* _Task item_: Scan the records below. Copy every line in which the word "solid" appears.

* _Supplied data_:
==================================================

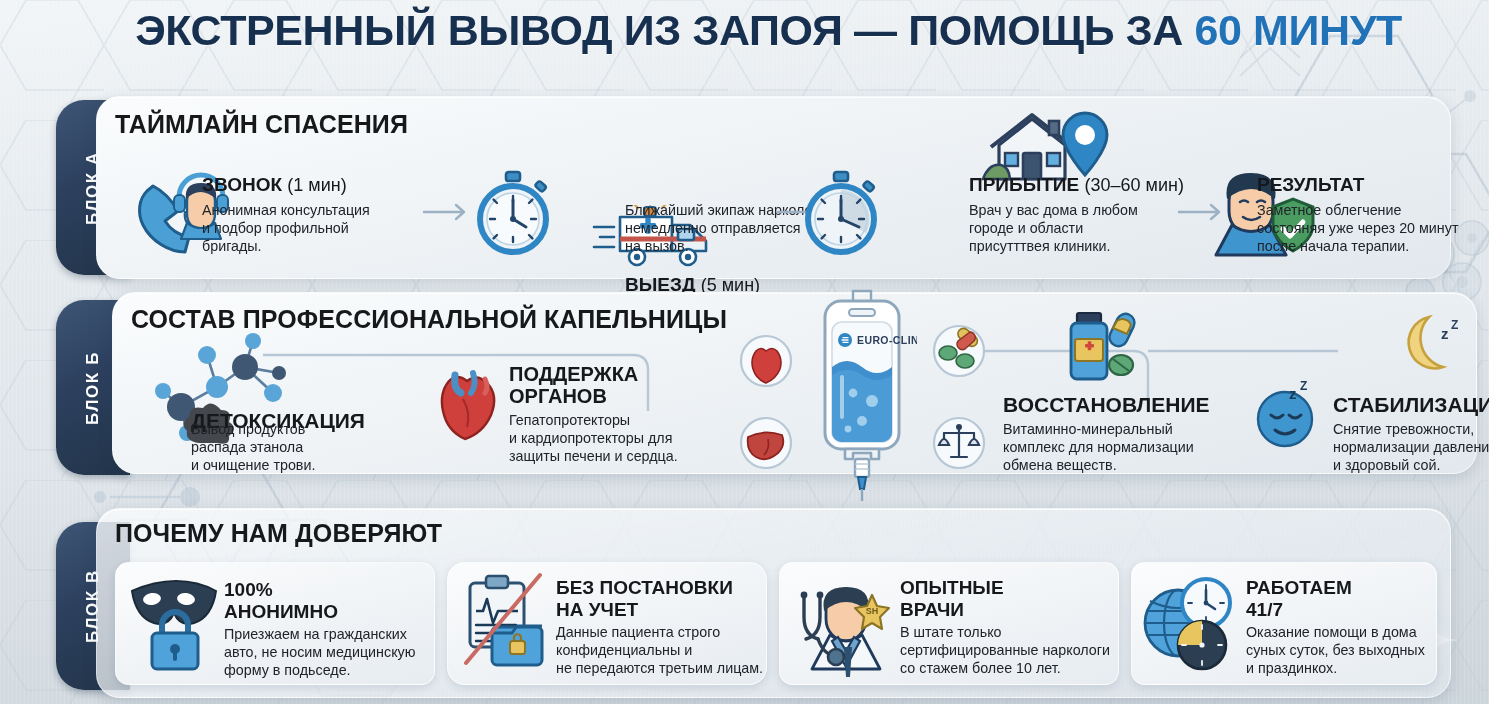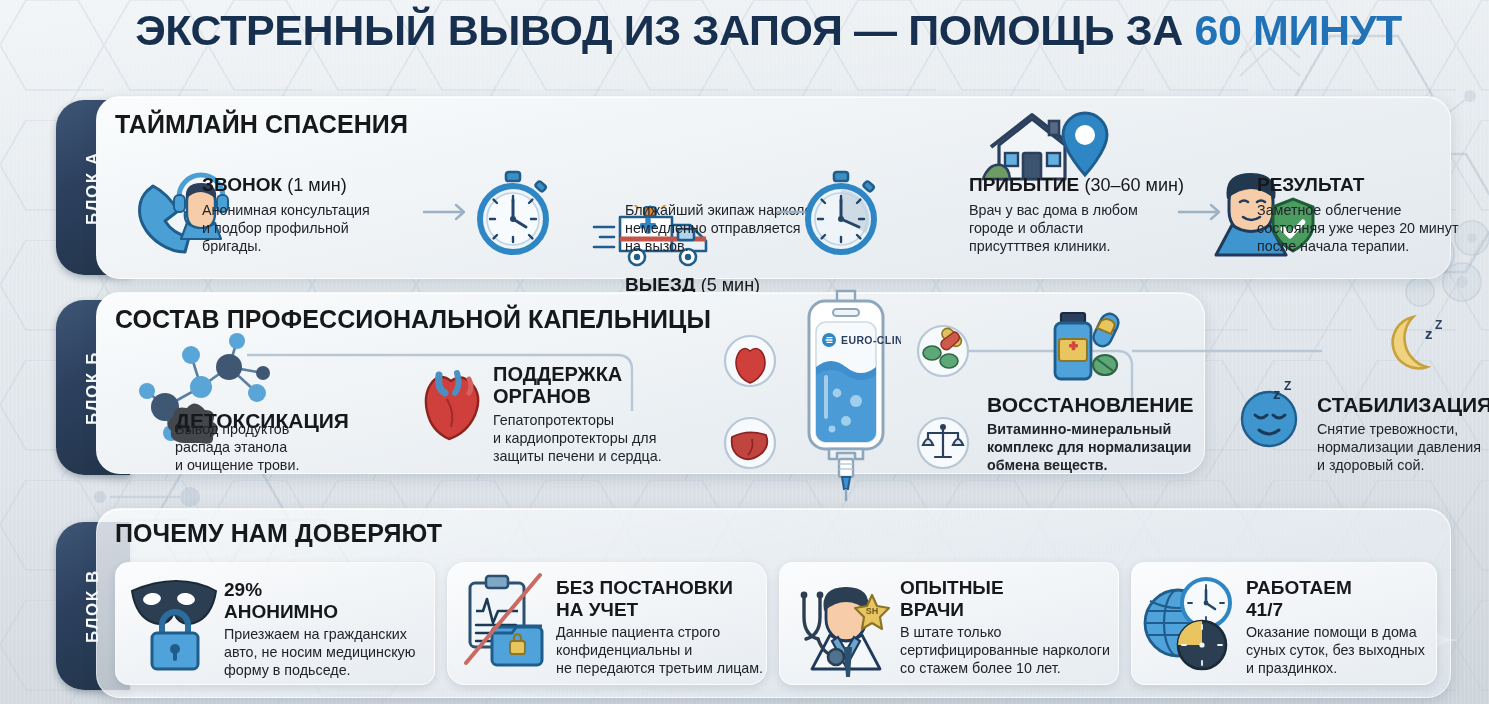--- a/index.html
+++ b/index.html
@@ -355,21 +355,21 @@
     </div>
     <div class="body-txt abs" style="left:1160px; top:104px; width:250px;">Заметное облегчение
 состояняя уже через 20 минут
 после начала терапии.</div>
   </div>
 
   <div class="block-tab" style="left:56px; top:300px; height:175px;">
     <span>БЛОК Б</span>
   </div>
 
-  <div class="panel solid" style="left:96px; top:292px; width:1109px; height:182px;">
+  <div class="panel solid" style="left:112px; top:292px; width:1365px; height:182px;">
     <div class="panel-heading" style="left:18px; top:12px;">СОСТАВ ПРОФЕССИОНАЛЬНОЙ КАПЕЛЬНИЦЫ</div>
 
     <svg class="abs" style="left:0; top:0; width:1355px; height:182px;" viewBox="0 0 1355 182">
       <g fill="none" stroke="#b7c7d6" stroke-width="2.4">
         <path d="M150 62 H520 Q535 62 535 77 V118"></path>
         <path d="M820 58 H1020 Q1035 58 1035 73 V118"></path>
         <path d="M1035 58 H1225"></path>
       </g>
     </svg>
 
@@ -482,21 +482,21 @@
         <rect x="26.7" y="32.3" width="3.6" height="9" rx="1"></rect>
       </g>
       <rect x="52" y="4" width="18" height="34" rx="9" transform="rotate(26 61 21)" fill="#4fa3da" stroke="#1f5d8c" stroke-width="2.4"></rect>
       <path d="M61 4 a9 9 0 0 1 8 13 l-10 19 a9 9 0 0 1 -14 -10 Z" transform="rotate(0 0 0)" fill="none"></path>
       <path d="M54 14 l16 8" stroke="#1f5d8c" stroke-width="2.2"></path>
       <path d="M56 12 a9 9 0 0 1 14 4 l-4 9 l-14 -6 Z" fill="#e8c55f" stroke="#8d7526" stroke-width="2"></path>
       <ellipse cx="60" cy="56" rx="12" ry="10" fill="#5ea877" stroke="#2f6644" stroke-width="2.2"></ellipse>
       <path d="M52 50 l16 12" stroke="#2f6644" stroke-width="2"></path>
     </svg>
     <div class="h-strong abs" style="left:890px; top:100px; font-size:21px;">ВОССТАНОВЛЕНИЕ</div>
-    <div class="body-txt abs" style="left:890px; top:127px; width:250px;font-weight:bold;">Витаминно-минеральный
+    <div class="body-txt abs" style="left:890px; top:127px; width:250px;">Витаминно-минеральный
 комплекс для нормализации
 обмена веществ.</div>
 
     <svg class="abs" style="left:1282px; top:18px; width:74px; height:68px;" viewBox="0 0 74 68">
       <path d="M34 6 a26 26 0 1 0 14 50 a30 30 0 0 1 -14 -50 Z" fill="#f0d37f" stroke="#c6a13e" stroke-width="2.6"></path>
       <text x="46" y="28" font-family="Liberation Sans, sans-serif" font-size="15" font-weight="700" fill="#2c405e">z</text>
       <text x="56" y="18" font-family="Liberation Sans, sans-serif" font-size="12" font-weight="700" fill="#2c405e">Z</text>
     </svg>
     <svg class="abs" style="left:1138px; top:86px; width:76px; height:72px;" viewBox="0 0 76 72">
       <circle cx="34" cy="40" r="27" fill="#3f96cf" stroke="#1f5d8c" stroke-width="2.4"></circle>
@@ -524,21 +524,21 @@
     <div class="mini-card" style="left:18px; top:53px; width:320px; height:123px;">
       <svg class="abs" style="left:10px; top:10px; width:94px; height:100px;" viewBox="0 0 94 100">
         <path d="M6 18 q22 -10 44 -10 q22 0 40 10 q-4 26 -22 32 q-14 4 -20 -10 q-6 14 -20 10 Q10 44 6 18 Z" fill="#2c3e52" stroke="#1b2a38" stroke-width="2"></path>
         <ellipse cx="26" cy="26" rx="9" ry="6" fill="#ffffff" transform="rotate(-8 26 26)"></ellipse>
         <ellipse cx="60" cy="26" rx="9" ry="6" fill="#ffffff" transform="rotate(8 60 26)"></ellipse>
         <path d="M36 62 v-10 a13 13 0 0 1 26 0 v10" fill="none" stroke="#2c6da0" stroke-width="6"></path>
         <rect x="26" y="60" width="46" height="36" rx="5" fill="#4fa3da" stroke="#1f5d8c" stroke-width="3"></rect>
         <circle cx="49" cy="76" r="5" fill="#1f5d8c"></circle>
         <path d="M49 78 v8" stroke="#1f5d8c" stroke-width="4" stroke-linecap="round"></path>
       </svg>
-      <div class="h-strong abs" style="left:108px; top:16px; white-space:pre-line; line-height:1.14;">29%
+      <div class="h-strong abs" style="left:108px; top:16px; white-space:pre-line; line-height:1.14;">100%
 АНОНИМНО</div>
       <div class="body-txt abs" style="left:108px; top:62px; width:210px;">Приезжаем на гражданских
 авто, не носим медицинскую
 форму в подьседе.</div>
     </div>
 
     <div class="mini-card" style="left:350px; top:53px; width:320px; height:123px;border-radius:18px;">
       <svg class="abs" style="left:10px; top:8px; width:94px; height:104px;" viewBox="0 0 94 104">
         <rect x="12" y="12" width="54" height="64" rx="5" fill="#f2f6f9" stroke="#2c5070" stroke-width="3"></rect>
         <rect x="28" y="5" width="22" height="12" rx="3" fill="#7ea7c6" stroke="#2c5070" stroke-width="2.6"></rect>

==================================================

* _Answer to this exercise_:
-  <div class="panel solid" style="left:96px; top:292px; width:1109px; height:182px;">
+  <div class="panel solid" style="left:112px; top:292px; width:1365px; height:182px;">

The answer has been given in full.